Tuesday, 9 December 2014

Two fables by Phaedrus.



Panem et Circenses, bread and circuses, that was the way Romans checked social unrest. Nevertheless, the idea that something was not quite right is expressed in the following fable. Of course it is originally Greek, but the sentiment that the rich are living on the poor is common in almost every society. The fable tells how frogs (ranae) in a pound are loudly protesting when they hear that the sun is about to marry (uxorem duco): their pound has already been completely scourged by the rays of the sun, what if the sun will have children? One doesn’t need to be an academic to see what this fable is really about.  The link below tells how this fable was abused against the Dutch Republic in the 17th century by the British and French. It still makes me angry!

Meter: iambic senarius (u-u-u-u-u-xx  with all possible variations for the first 5 feet)

Phaedrus, book 1, VI. Ranae ad Solem

Vicini furis celebres vidit nuptias
Aesopus, et continuo narrare incipit -
Uxorem quondam Sol cum vellet ducere,
clamorem ranae sustulere ad sidera.
Convicio permotus quaerit Iuppiter
causam querellae. Quaedam tum stagni incola
'Nunc' inquit 'omnes unus exurit lacus,
cogitque miseras arida sede emori.
Quidnam futurum est si crearit liberos?'

vicini furi : a neighbouring thief  = a thievish neighbour
celebres nuptias: a crowded wedding
continuo: immediately
tollo sustuli sublatum: to lift, raise (sustulere = sustulerunt)
convicium: loud noise, outcry
querella: complaint
stagnum : standing water, pound
unus (Sol)
exuro exussi exustum : to burn out
cogo coegi coactum: to compel
crearit = creaverit




Source unknown



And more injustice! Everyone knows people in high positions but with no brains, e.g. politicians or CEO’s. They are favoured by luck, whereas people like you and me have no chance.  In this fable a fox is looking at a persona tragica – not tragic person, but a mask (persona) used in tragedies.  Actors in ancient tragedy and comedy wore masks, as they had to perform several roles in the same play. This kind of mask covered the whole head, so it was indeed a dignified face (quanta species) without brains (cerebrum non habet. This lack of brains implied a lack of sensus communis. Like persona tragica, this word too is a fallacy for English speakers: not `common sense’, but `feeling for one’s fellow man’ or `working in the interest of the community’.

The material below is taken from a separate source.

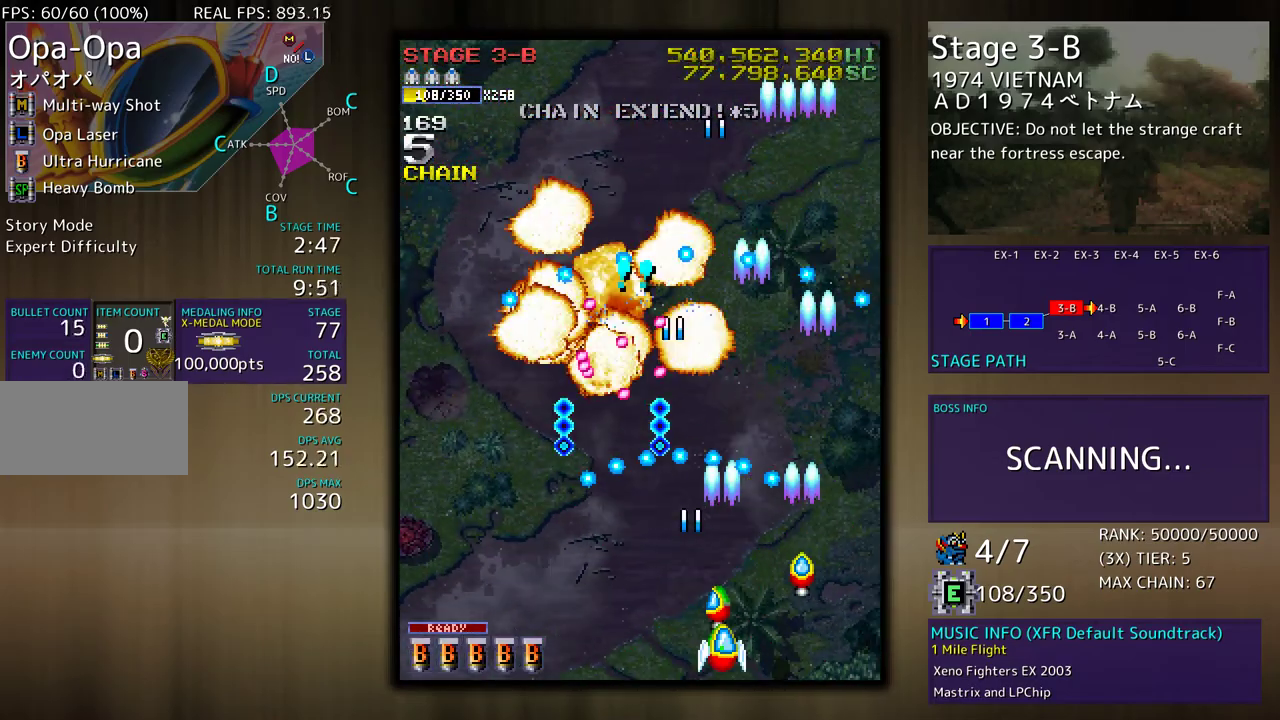
{"buttons": ["DPAD_UP"], "events": [[83, "DPAD_UP", "down"], [317, "DPAD_RIGHT", "up"]]}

Phaedrus, book 1, VII. Vulpes ad Personam Tragicam

Personam tragicam forte vulpes viderat;
'O quanta species' inquit 'cerebrum non habet!'
Hoc illis dictum est quibus honorem et gloriam
Fortuna tribuit, sensum communem abstulit.

forte: by chance
tribuo: to assign, bestow
aufero abstuli ablatum:  to take away


Translations by C. Smart (1913)

The Frogs and Sun
When Esop saw, with inward grief,
The nuptials of a neighboring thief,
He thus his narrative begun:
Of old 'twas rumor'd that the Sun
Would take a wife: with hideous cries
The quer'lous Frogs alarm'd the skies.
Moved at their murmurs, Jove inquired
What was the thing that they desired?
When thus a tenant of the lake,
In terror, for his brethren spake:
"Ev'n now one Sun too much is found,
And dries up all the pools around,
Till we thy creatures perish here;
But oh, how dreadfully severe,
Should he at length be made a sire,
And propagate a race of fire !"

The Fox and the Tragic Mask

A Fox beheld a Mask- "0 rare
The headpiece, if but brains were there !"
This holds-whene'er the Fates dispense
Pomp, pow'r, and everything but sense.